Articles | Volume 2, issue 1
https://doi.org/10.5194/bg-2-61-2005
https://doi.org/10.5194/bg-2-61-2005
25 Feb 2005
25 Feb 2005

The Environment Recording Unit in coral skeletons – a synthesis of structural and chemical evidences for a biochemically driven, stepping-growth process in fibres

J. P. Cuif and Y. Dauphin

Abstract. This paper gathers a series of structural and biochemical in situ characterizations carried out to improve our knowledge of the fine scale growth patterns of fibres in coral skeletons. The resulting data show a clear correspondence between the mineral subunits of fibres and the spatial distribution of organic macromolecules. New observations using atomic force microscope confirm the close relationship between mineral and organic phases at the nanometre scale.

Synthesis of these data results in a significant change in our concept of the mineralization process in coral skeletons. In contrast to the usual view of an aggregate of purely mineral units independently growing by simple chemical precipitation, coral fibres appear to be fully controlled structures. Their growth process is based on cyclic secretion of mineralizing compounds by the polyp basal ectoderm. These biochemical components of the coral fibres, in which sulfated acidic proteoglycans probably play a major role, are repeatedly produced (proteoglycans are those glycoproteins whose carbohydrate moieties consist of long unbranched chains of sulfated amino sugars). This results in a stepping growth mode of fibres and a layered global organization of coral skeletons.

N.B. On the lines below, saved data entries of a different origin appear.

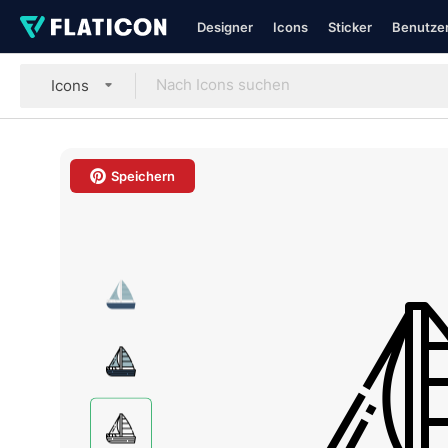
Designer
Icons
Sticker
Benutzer
Icons
Speichern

Therefore, in contrast to the widely accepted geochemical interpretation, we propose a fibre growth model that places coral skeletons among the typical ''matrix mediated'' structures. The crystal-like fibres are built by superimposition of few micron-thick growth layers. A biomineralization cycle starts by the secretion of a mineralizing matrix and the final step is the crystallization phase, during which mineral material grows onto the organic framework. Thus, each growth layer is the actual Environment Recording Unit.

From a practical standpoint, these results may contribute to develop a new high resolution approach of the environment recording by coral skeletons.